§ EXERCISE DESCRIPTION
Count how many lines of the data below contain the string "choose"; the reply should be that number alone.

-------

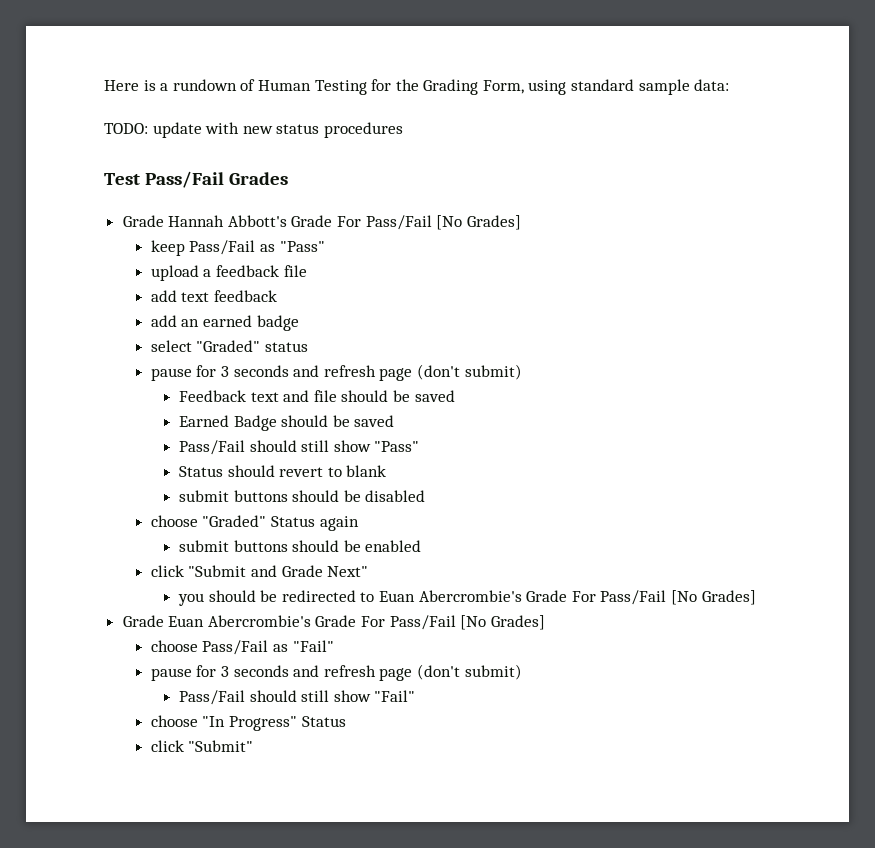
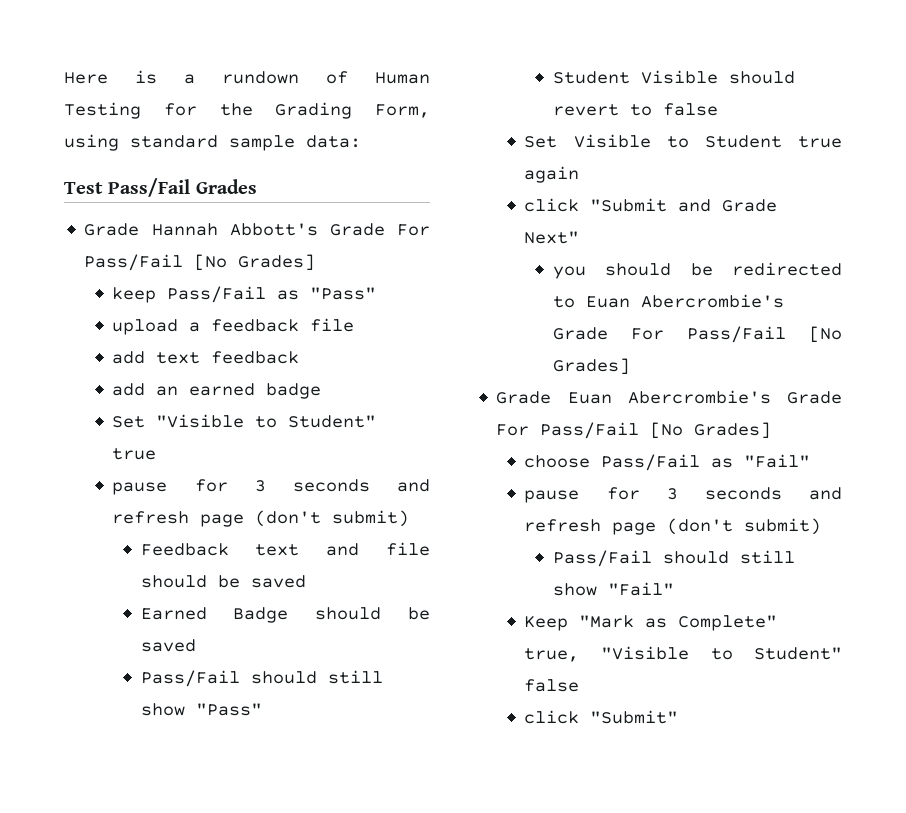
[104,122,403,138] // TODO: update with new status procedures -> (361, 141) none
[150,340,309,352] select "Graded" status -> [112,414,377,428] [112,448,157,460] Set "Visible to Student" true
[179,466,224,477] Status -> [552,70,718,84] Student Visible
[346,465,387,477] [179,490,426,502] [150,515,359,531] [179,540,422,552] blank // submit buttons should be disabled // choose "Graded" Status again // submit buttons should be enabled -> [662,103,718,116] [524,134,842,148] [524,166,580,183] false // Set Visible to Student true again
[150,715,346,731] choose "In Progress" Status -> [524,615,778,631] [524,646,842,662] [524,679,580,692] Keep "Mark as Complete" true, "Visible to Student" false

-------

§ COMPLETED EXERCISE
2